Protections for WA Tenants living in Foreclosed Rental Homes

by Katy Sheehan on July 21, 2009

in Housing, Resources and Links

Foreclosures are starting to pick up around Washington.  I noticed last Friday morning at the Thurston County Court House when the foreclosure sales occur.  For the last few months the group of buyers has grown in proportion to the number of houses up for sale.

They stand outside under the awning and conduct the sales right there in the open air, auction style.  It seems obscene to me to have such a public  and irreverent sale of someone’s home.  But to be fair, there isn’t a room to spare in the courthouse and anyway, in the winter its not exactly comfortable.

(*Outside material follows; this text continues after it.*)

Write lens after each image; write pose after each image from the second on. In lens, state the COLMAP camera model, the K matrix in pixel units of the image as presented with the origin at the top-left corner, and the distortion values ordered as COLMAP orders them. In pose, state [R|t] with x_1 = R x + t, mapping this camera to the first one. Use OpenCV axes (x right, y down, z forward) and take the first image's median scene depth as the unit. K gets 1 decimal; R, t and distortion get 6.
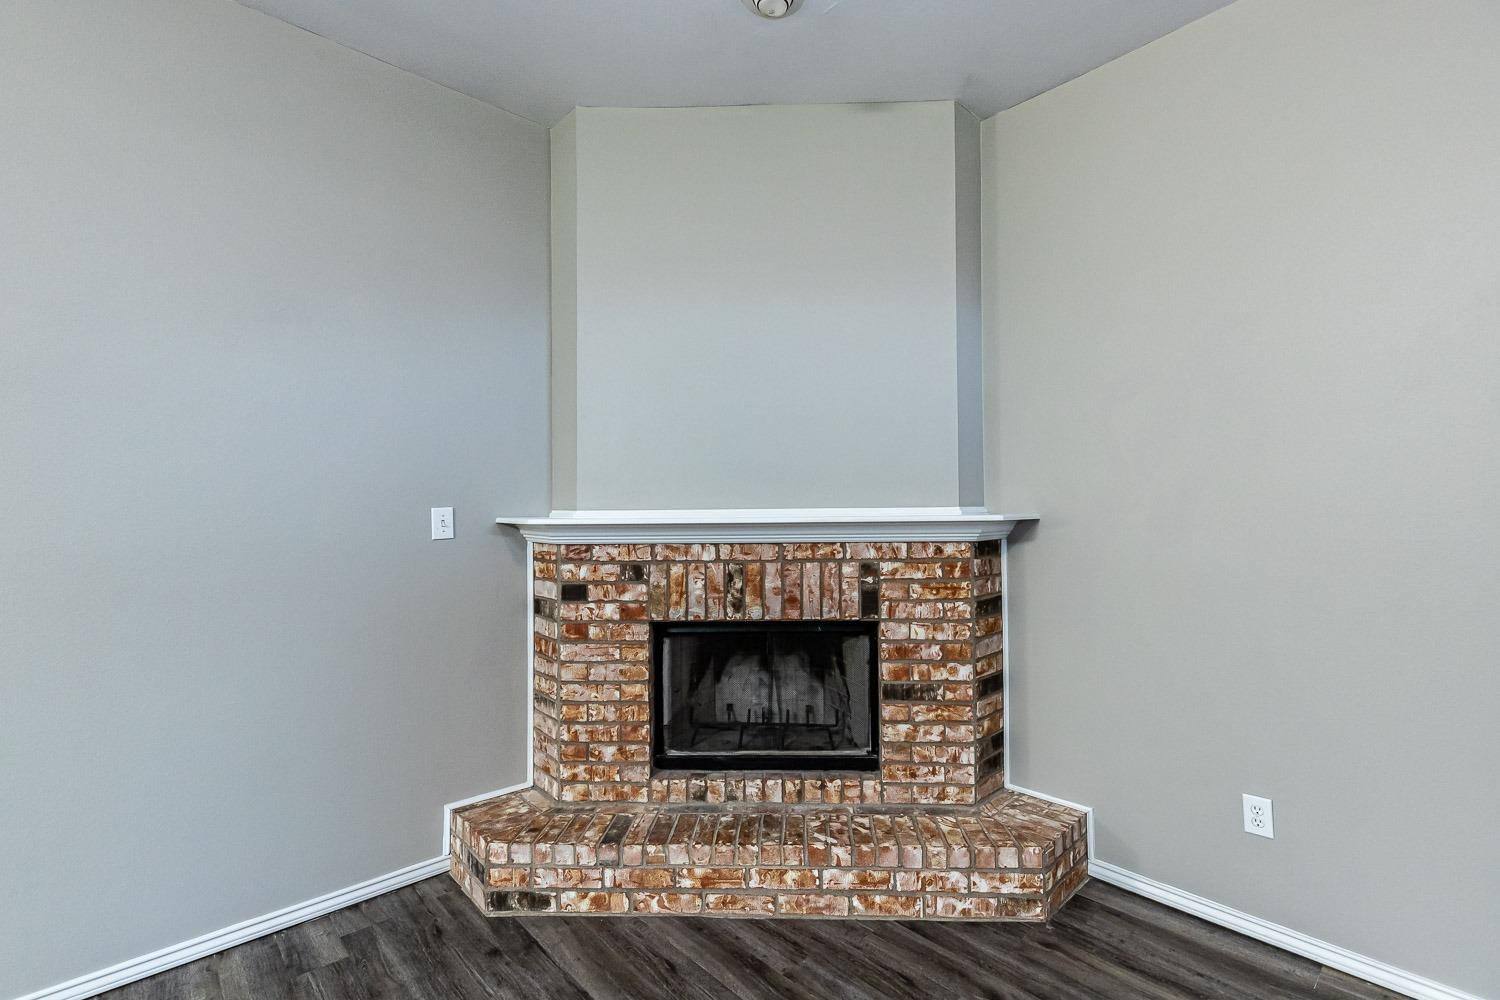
lens RADIAL K [[678.7, 0, 753.3], [0, 678.7, 497.0], [0, 0, 1]] dist [0.008083, -0.000524]
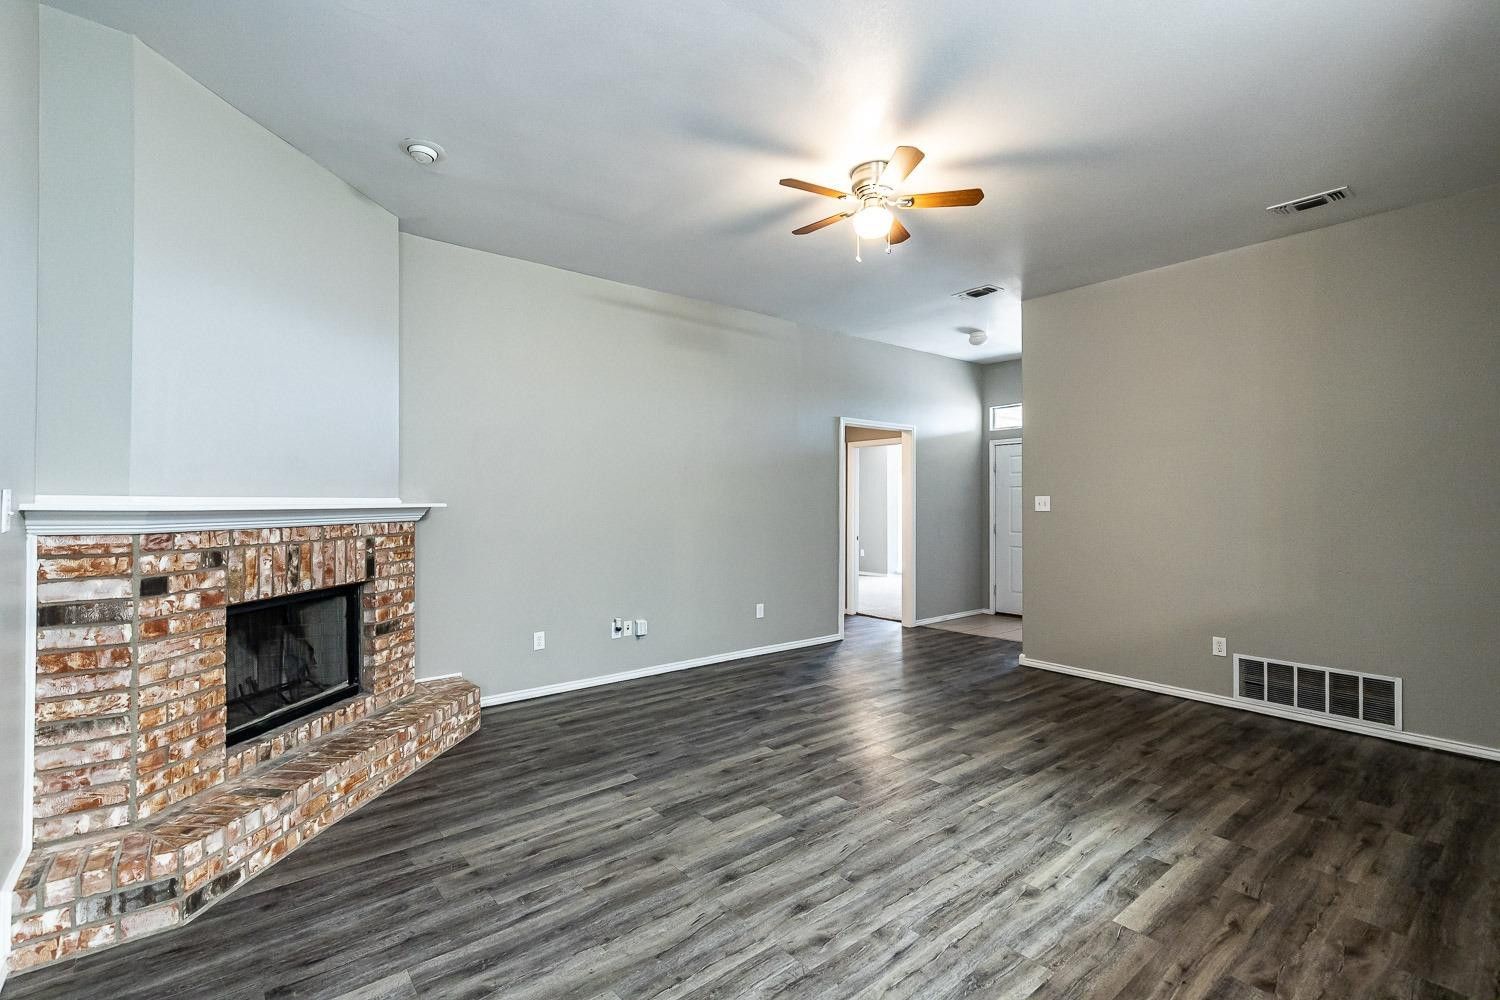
lens RADIAL K [[678.7, 0, 750.3], [0, 678.7, 493.5], [0, 0, 1]] dist [0.008083, -0.000524]
pose [[0.072754, 0.020389, 0.997141, -1.133389], [-0.022356, 0.999573, -0.018807, 0.015870], [-0.997099, -0.020924, 0.073179, 0.141417]]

I see this group gathering every Friday on my way to help out with the Housing Justice ProjectThurston County Volunteer Legal Services organizes attorneys who help people defend against evictions. We have seen an increase in circumstances where tenants are being evicted because the landlord defaulted on the mortgage and the house has been foreclosed upon.  This is the case for approximately 40% of all foreclosures in Washington State. There are two laws which are important for renters to know about in these situations.

First, at the federal level, the Protecting Tenants Foreclosure Act of 2009 says that a tenant must have 90 days written notice before they can be evicted.  If the tenant has a lease they must be allowed to occupy the property until the end of the lease unless the purchaser intends to live in the home.  If the purchaser intends to live in the home then they must still give the tenant 90 days to move out before they can begin eviction proceedings.  Under this law the tenant must continue to pay rent to the new landlord.

Second, the Washington State Legislature passed a law this year which provides protections for tenants living in foreclosed homes.  S.B. 5810, effective July 26, 2009, requires that the tenant must have 60 days notice before the landlord can evict.  The beneficial part of this law is that the tenant is not required to pay rent, the idea being that the tenant is not likely to receive their deposit back from the old landlord.

Remember, S.B. 5810 is effective on July 26, 2009 so don’t stop paying rent if you are living in a foreclosed home and have received notice of a pending foreclosure.  If you are in this situation contact an attorney for legal advice or if you cannot afford an attorney contact CLEAR for a referral to legal services.

The pertinent part of S.B. 5810 reads:

NEW SECTION.  Sec. 3.  A new section is added to chapter 61.24 RCW
to read as follows:

If the trustee elects to foreclose the interest of any occupant of tenant-occupied property, upon posting a notice of trustee’s sale under RCW 61.24.040, the trustee or its authorized agent shall post in the manner required under RCW 61.24.040(1)(e) and shall mail at the same time in an envelope addressed to the “Resident of property subject to foreclosure sale” the following notice: “The foreclosure process has begun on this property, which may affect your right to continue to live in this property.  Ninety days or more after the date of this notice, this property may be sold at p. 7 ESB 5810.SL foreclosure.  If you are renting this property, the new property owner may either give you a new rental agreement or provide you with a sixty- day notice to vacate the property.  You may wish to contact a lawyer or your local legal aid or housing counseling agency to discuss any rights that you may have.”


{ 1 comment… read it below or add one }

Katy Sheehan August 5, 2009 at 1:20 pm

This is a letter from the Director of the Division of Consumer and Community Affairs, Sandra F. Braunstein to the officers and managers in charge of consumer affairs sections. It is about information and procedures for the “Protecting Tenants at Foreclosure Act of 2009,” and has some more information about what rights tenants have when their rental is foreclosed upon.